* **Stored entries**:
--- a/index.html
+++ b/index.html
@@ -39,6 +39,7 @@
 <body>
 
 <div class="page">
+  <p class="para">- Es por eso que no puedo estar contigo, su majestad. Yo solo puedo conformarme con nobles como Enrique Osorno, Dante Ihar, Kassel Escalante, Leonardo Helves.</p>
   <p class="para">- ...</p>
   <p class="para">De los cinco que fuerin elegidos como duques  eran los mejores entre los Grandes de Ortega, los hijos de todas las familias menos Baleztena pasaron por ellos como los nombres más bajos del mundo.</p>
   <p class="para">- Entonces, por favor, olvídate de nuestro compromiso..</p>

==

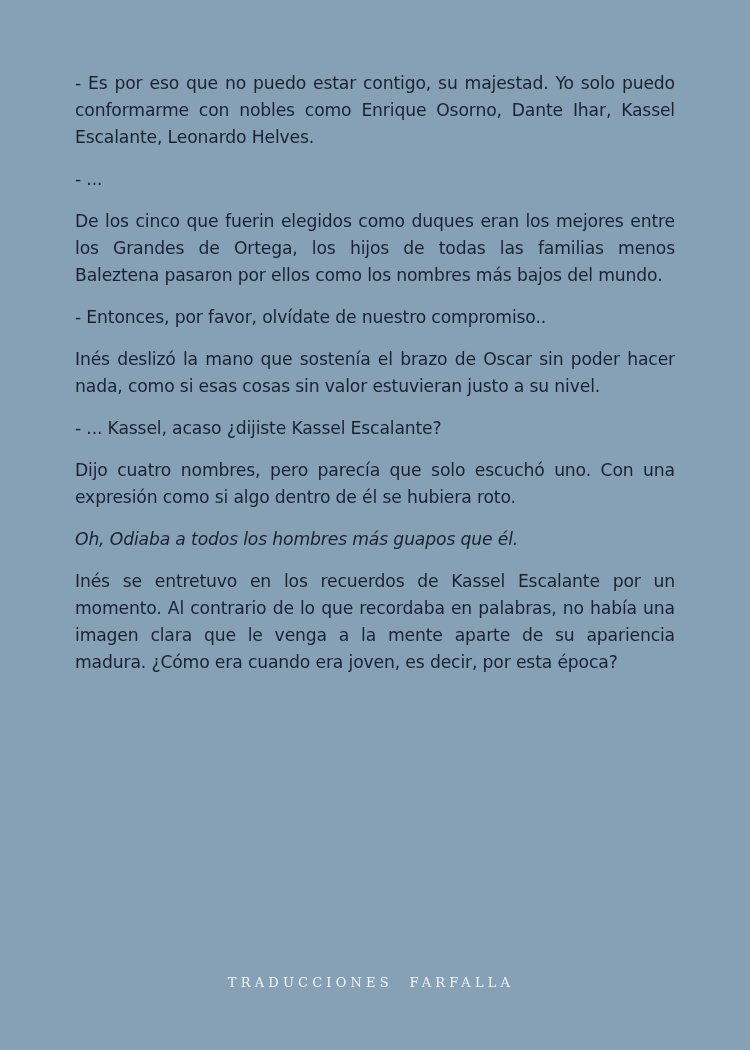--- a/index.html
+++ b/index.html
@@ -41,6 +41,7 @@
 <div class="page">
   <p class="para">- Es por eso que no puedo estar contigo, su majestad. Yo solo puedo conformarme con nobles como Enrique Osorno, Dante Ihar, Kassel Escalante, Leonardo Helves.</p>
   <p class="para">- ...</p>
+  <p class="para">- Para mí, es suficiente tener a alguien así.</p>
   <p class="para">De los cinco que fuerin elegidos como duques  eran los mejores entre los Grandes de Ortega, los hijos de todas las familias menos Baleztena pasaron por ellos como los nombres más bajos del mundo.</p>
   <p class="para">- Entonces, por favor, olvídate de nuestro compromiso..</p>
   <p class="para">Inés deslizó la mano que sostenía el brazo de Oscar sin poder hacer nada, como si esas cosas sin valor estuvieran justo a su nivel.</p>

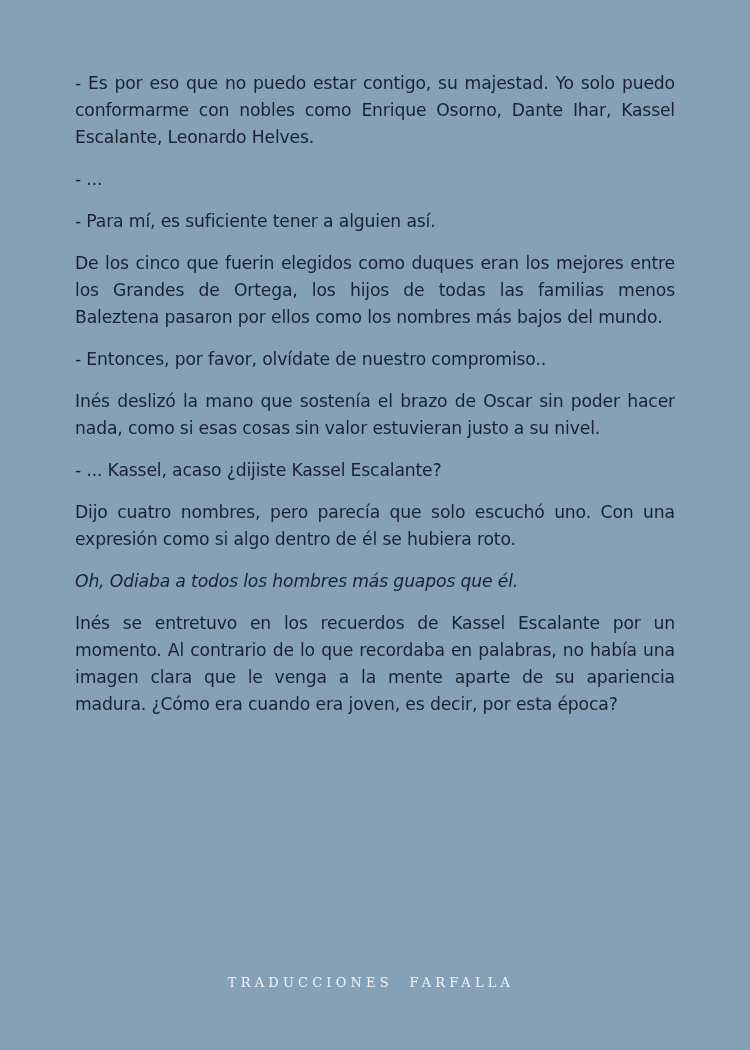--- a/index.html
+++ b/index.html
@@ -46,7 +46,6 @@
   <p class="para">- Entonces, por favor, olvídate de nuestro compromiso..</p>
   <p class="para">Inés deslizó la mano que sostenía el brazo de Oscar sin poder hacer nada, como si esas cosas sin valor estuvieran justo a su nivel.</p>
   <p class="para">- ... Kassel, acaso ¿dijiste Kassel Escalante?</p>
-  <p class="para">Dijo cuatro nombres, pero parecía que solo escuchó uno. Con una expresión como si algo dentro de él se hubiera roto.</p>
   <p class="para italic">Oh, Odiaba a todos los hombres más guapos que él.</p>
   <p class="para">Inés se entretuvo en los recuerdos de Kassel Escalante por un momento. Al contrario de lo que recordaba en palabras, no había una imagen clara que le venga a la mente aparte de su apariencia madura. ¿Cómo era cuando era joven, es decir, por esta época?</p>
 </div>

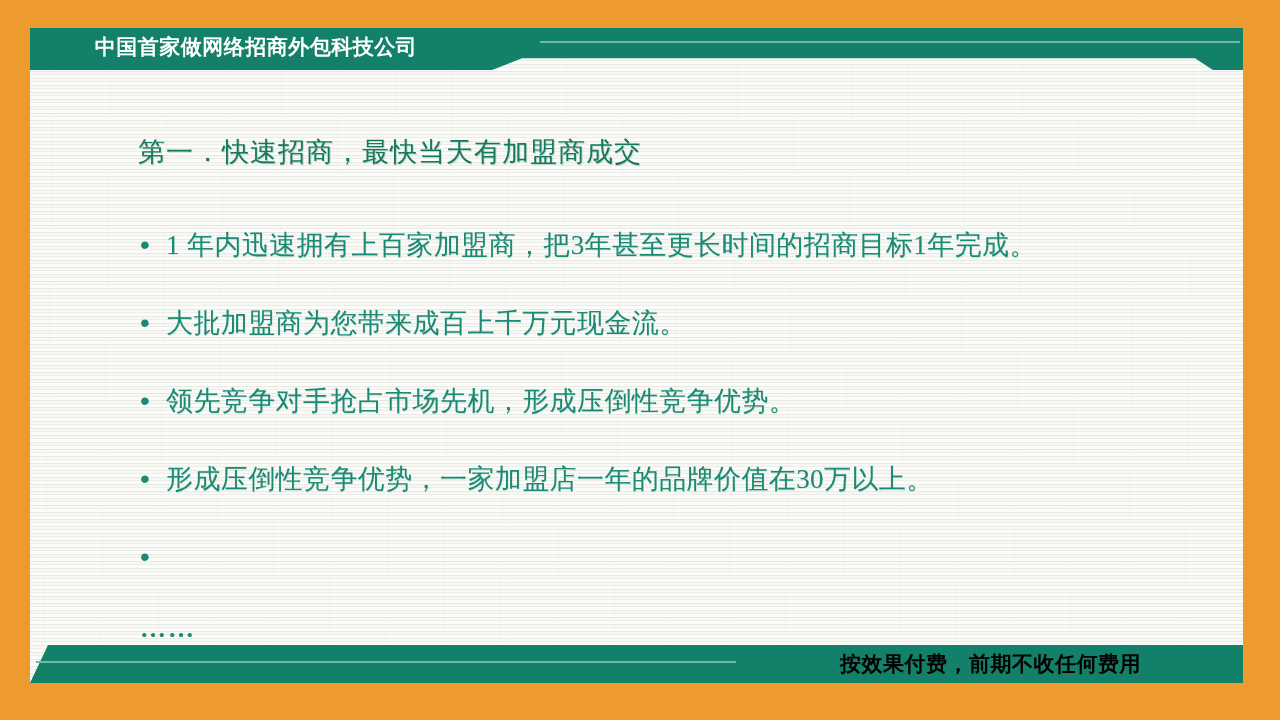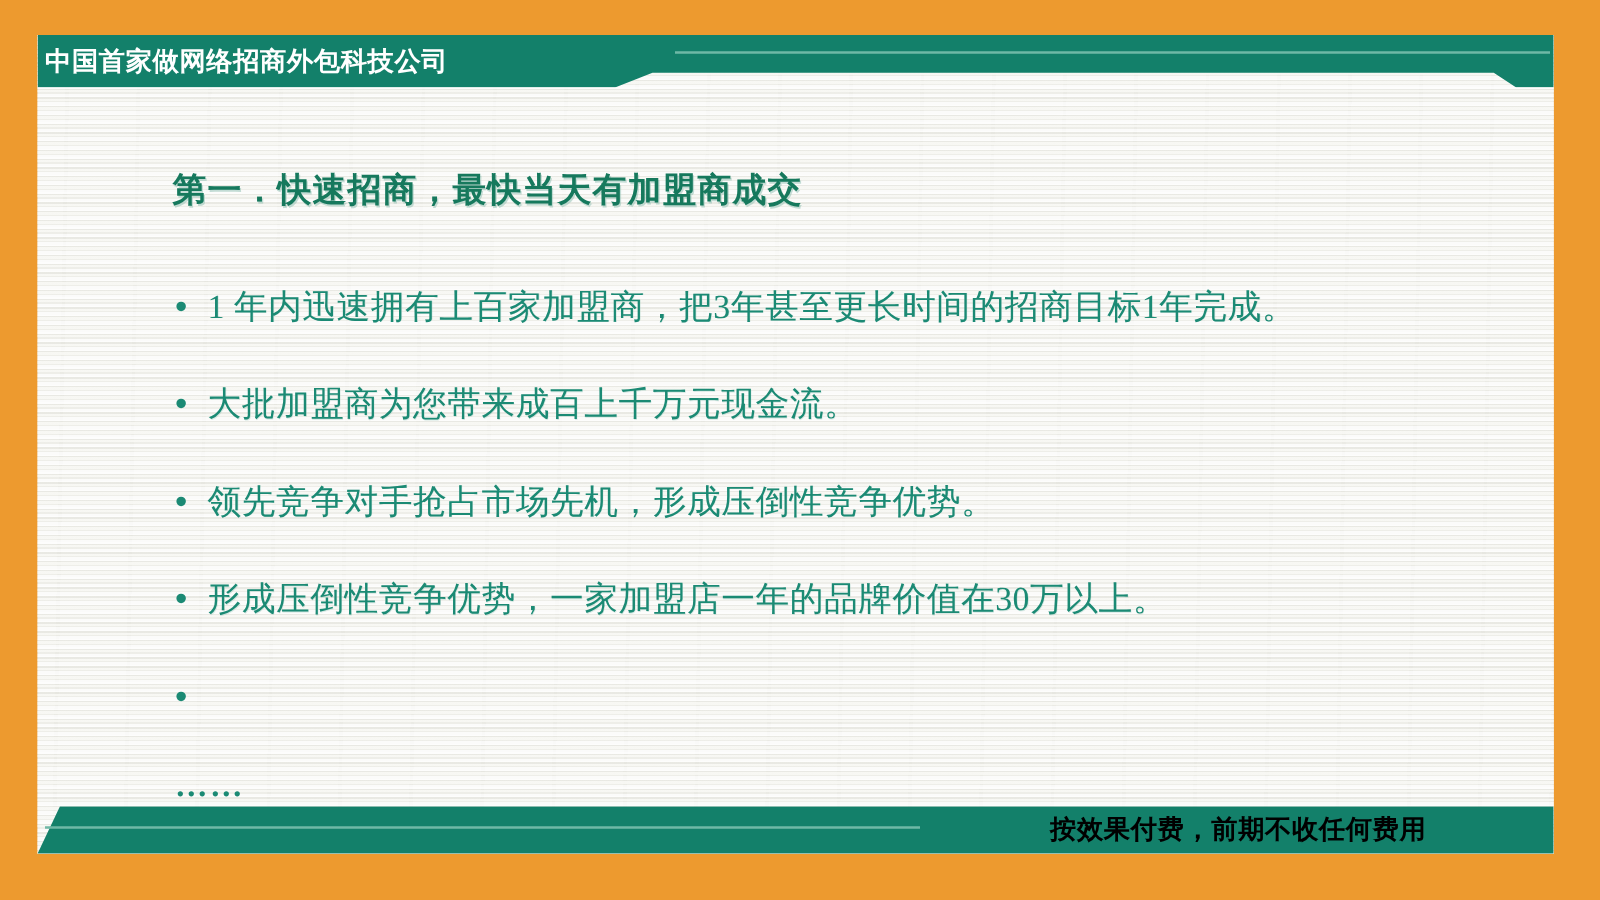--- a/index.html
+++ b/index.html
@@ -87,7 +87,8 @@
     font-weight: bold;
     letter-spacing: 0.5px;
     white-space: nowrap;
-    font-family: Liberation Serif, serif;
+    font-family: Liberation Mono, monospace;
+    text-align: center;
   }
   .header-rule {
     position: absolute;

* **The problem**: If a line in the records above has the word "conformarme", copy it out.

* **Result of this task**:
+  <p class="para">- Es por eso que no puedo estar contigo, su majestad. Yo solo puedo conformarme con nobles como Enrique Osorno, Dante Ihar, Kassel Escalante, Leonardo Helves.</p>
   <p class="para">- Es por eso que no puedo estar contigo, su majestad. Yo solo puedo conformarme con nobles como Enrique Osorno, Dante Ihar, Kassel Escalante, Leonardo Helves.</p>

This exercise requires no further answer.